Teşvikiye’nin bütünsel bir proje olarak değil, 20’lerdeki görgülü ilk apartmanlarıyla dikkat çekip moda olduğunu söylemiş ve planlanıp yapılmasından yaklaşık yüz yıl sonra onun bütünlüğüne dikkat çekmekle sadece teker teker binalarının değil, yapım sürecinin de bugün yaşadığımız iskân sorunlarını yeniden değerlendirmek bakımından ufuk açıcı olabileceğine dikkat çekmiştim. Bu nedenlerle, Levent ve erken Ataköy’le birlikte, model arayışlarında örnek alınabilecek modern yerleşme mirası içinde değerlendirmiştim. Tabii zaten bu kadar gözönünde ve dikkat çeken cazip bir yerden öğrenilecekler kadar onu koruyup saklamak da bir mesele; onun için bu devam yazısında önce yüzyüze olduğu tehditleri, sonra da bir yerleşme biçimi ve modeli olarak hangi açılardan bize halâ söyleyecek şeyleri olduğunu sırayla dile getirmeye çalışacağım.

Tehditler ve imkânlar

İlk tehdit, moda ve gözde olan ve “yüksek tavan” diye anılan apartmanlarının kopyalanarak yeniden piyasaya sürülürken orijinallerini de dejenere etme tehlikesiydi. Ama onunla sınırlı da değil, moda ve gözde olmanın yarattığı ikinci tehdit özel değil, kamusal alanlarıyla ilgili: kamusal bir etkinlik burada yapılırsa daha değerli olacağı gibi asılsız bir kanı nedeniyle, her zaman inek heykellerinin tüm semte yayılması türünden çağdaş sanat denemeleri gibi ilginç ve eğlenceli de olmayabilen etkinliklerin parazitine maruz kalmakta ve aşırı uyarılmanın kör enerjisiyle yüzleşmektedir. Ayrıca özellikle de popülist belediye başkanının gözünün hep burada olması bu tehtidi semtin iliklerine kadar işletti. Bu populist iştah yılbaşı kutlaması benzerleriyle ve Boğaz’dan buraya göçtükleri anlaşılan “piyanist şantör”lerin avaz avaz haykırmalarıyla doruğa çıkarak, semti koruduğunu söylediğim sabit doğal ve kentsel sınır eşiklerini bile darmadağın edebilecek bir saldırıya dönüşmekte. Teşvikiye, artık mevcut olmayan Taksim, Time Square, Trafalgar gibi yerlerin tersine yeni yıl kutlaması için son akla gelen yer olacakken, New York’ta Time Square yerine Tribeca’yı seçmek benzeri bir tercihle saçılmıştır orta yere; daha da ısrar edilirse ki, zorlanıyor, yüz yıllık hikâyesinin sonu kaldıramayacağı bu basınçtan gelebilir. Popülizm ve gövde gösterisi hevesi hırslı belediye başkanıyla da sınırlı da değil üstelik. Yatırımcının gözü de burada, işte City’s, Abdi İpekçi gibi pahalı bir alışveriş caddesiyle Reasürans gibi bir merkezin yüzer metre ötesine onlara rakip diye böyle bir binayı üstelik de sıkışık dokusunun en gözde boşluğuna oturtmak için etrafa hiç bakmıyor olmak gerek. City’s gibi özentiliği aşikâr bir ortamla Sarıgül buluşmasının sentezi de otuzar metre ötedeki saksafoncuyla, akordeoncuyu bastırıp öteleyecek bir bandoyu caddeye salmak oluyor ancak.

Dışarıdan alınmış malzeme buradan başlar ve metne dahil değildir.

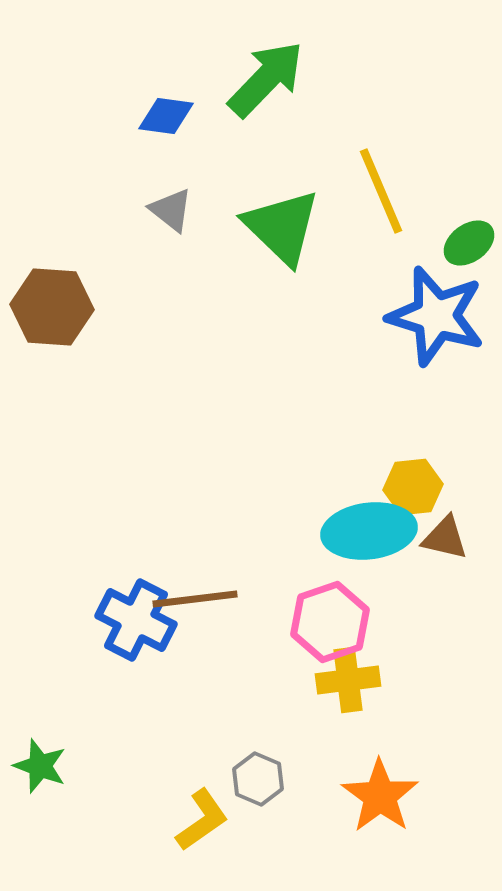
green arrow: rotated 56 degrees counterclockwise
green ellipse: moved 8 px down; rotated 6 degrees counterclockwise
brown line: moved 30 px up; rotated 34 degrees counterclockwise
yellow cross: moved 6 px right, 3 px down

Yerleşmenin tamamı referans alınmıyor dedim ama bugüne kadar duyduğum yegâne yüksek sesli bütüne atıf, Topbaş’ın “Zeytinburnu’nu Teşvikiye’ye yapacağız” cümlesiydi ki, sınıfsal tutmazlık bir yana, gecekondu gibi biteviye değişen bir yerleşme türünün en eski ve değişim izlerinin katmanlarını hâlâ derinliğiyle taşıyan bir örneğini, katmanları ve tarihiyle birlikte silip süpürmek üzere anılmak, ona model diye gösterilmek, Zeytinburnu kadar Teşvikiye’ye de haksızlık olsa gerek. Görüldüğü gibi kopyadan hayır çıkmıyor pek, övgü niyetiyle olsa da.

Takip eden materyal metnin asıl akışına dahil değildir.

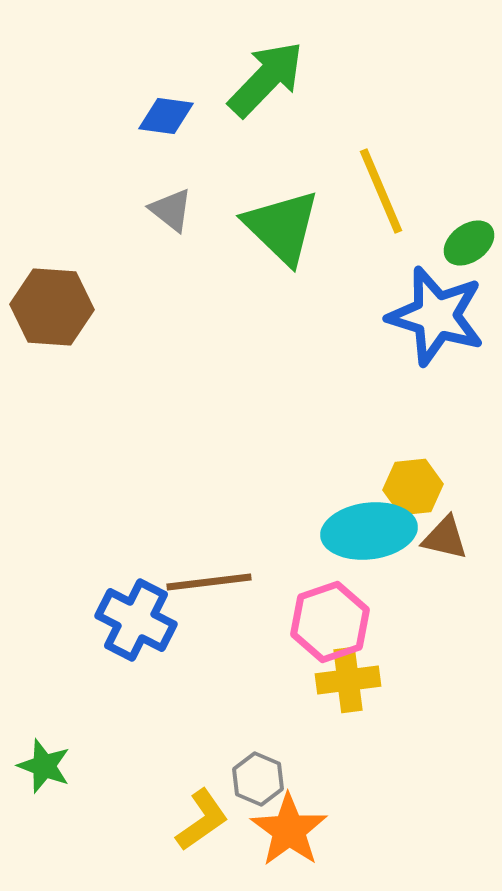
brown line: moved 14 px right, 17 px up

Teşvikiye’nin nasıl bir model olabileceğine gelince, özel mülkiyetle birlikte dönüştüğü şekliyle üretim sürecinin dünyada en çok tekrarlanan sistemlerden olduğunu söyledim. Özel mülkiyet hakkından üç, hızlı kentleşme yükünün İstanbul’a yığılmasından iki çeyrek yüzyıl sonra; arazi bölünmesini içeren imar planıyla başlayıp cazip bir kamusal merkezle sürüp, sonra binaların teker teker parsel sahiplerince üretildiği bir modelin değil işlemesi, sözü edildiğine bile sadece bir kez Durusu-Park projesinde tanık oldum ki, o da bir temenni sohbetinden öteye gitmedi. Bu modelin “tahsis” yerine piyasa mekanizması ile işlemesinden bugün ne beklenebileceğine ve neyi değiştirebileceğine gelince:

Konut sektöründe ciddi miktarlarda mali kaynak dönmesine rağmen rutin dışı ve kalite üretmeye dönük kalıcı bir hamlenin bir türlü yapılamadığı, işleyen bütün süreçlerde ilk by-pass edilenin mimar olduğu bir ortamda, konakları, orta-karar evleri ve ilk kuşak apartman stokuyla Teşvikiye’nin hikâyesi, en azından mimarın formasyonunu sürece katmaya zorlayan bir sistemin kalite üretimine yapacağı katkı hakkında epeyce şey söylüyor sanırım. Tabii mimarın formasyonu ve sürece katılımından, sigara/gazete kâğıdına çizilmiş bir şemadan ıslak imzalı resmî evrak üretimini değil de, hümanist geleneğinin olanca ağırlığıyla mimari birikimin sürece derinlemesine nüfus edip belirlediği bir mimari proje üretimini anlamak kaydıyla. Son çeyrek yüzyılda özellikle de şahıslar ve sivil toplum katında mimar kullanma alışkanlığının belirgin şekilde geliştiği de düşünüldüğünde kaliteye dönük sonuç almanın 80-100 yıl önceye oranla daha da hızlı ve gözle görülür olacağı beklentisinin de motivasyonları arttıracağı kanısındayım ki, yüz yıl öncenin epeyce de hırpalanmış bir yerleşmesinden daha da fazlası beklenemez sanırım. Sadece popülizmin değil, elitizmin zorlaması da taşınamayıp altında kalınan bir yük hâline gelebilir.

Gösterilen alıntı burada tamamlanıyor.